A polyoxometalate cluster-based single-atom catalyst for NH3 synthesis via an enzymatic mechanism

Abstract

NH₃ synthesis by the electrochemical N₂ reduction reaction (eNRR) under mild conditions has attracted much attention. Here, by means of the first principles calculations, we propose a new strategy using a transition metal single-atom catalyst (SAC) anchored on a phosphomolybdic acid (PMA) cluster as a heterogeneous catalyst for the eNRR. We have systematically studied three reaction mechanisms, i.e., distal, alternating, and enzymatic pathways, respectively, for the eNRR on a Mo₁/PMA SAC via a six-proton and six-electron process, and found that the preferred mechanism is the enzymatic pathway with the smallest overpotential (η) of 0.19 V. N₂ is first strongly adsorbed on Mo₁/PMA and then dissociated by the subsequent protonation process. In addition, we found that Mo₁/PMA can impede the hydrogen evolution reaction (HER) process and thus promotes the eNRR selectivity. The high catalytic activity of Mo₁/PMA for the eNRR is attributed to the high spin density on Mo, enhanced N₂ adsorption, stabilization of the N₂H* species, and the destabilization of the NH₂* species.

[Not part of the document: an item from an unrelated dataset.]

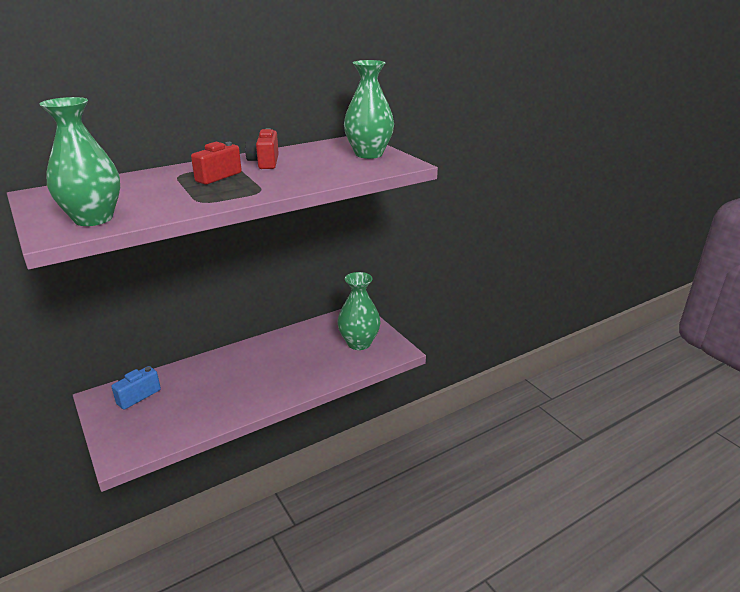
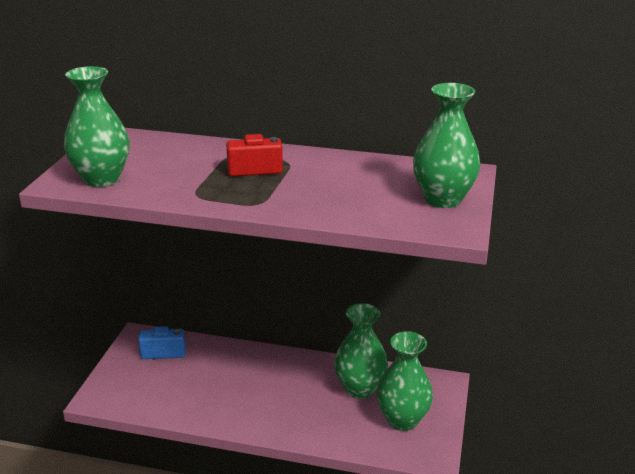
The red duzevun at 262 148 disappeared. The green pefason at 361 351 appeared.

The present work is further extended to investigate the kinetics of the conversion of N₂ to ammonia on Mo₁/PMA via an enzymatic mechanism. Our results expose that the calculated activation energy barrier for the protonation of N₂ to form the N₂H₄* species is kinetically and thermodynamically more favorable compared with other elementary steps. These results provide valuable guidance for NH₃ synthesis using SACs at ambient temperature with high efficiency and low cost.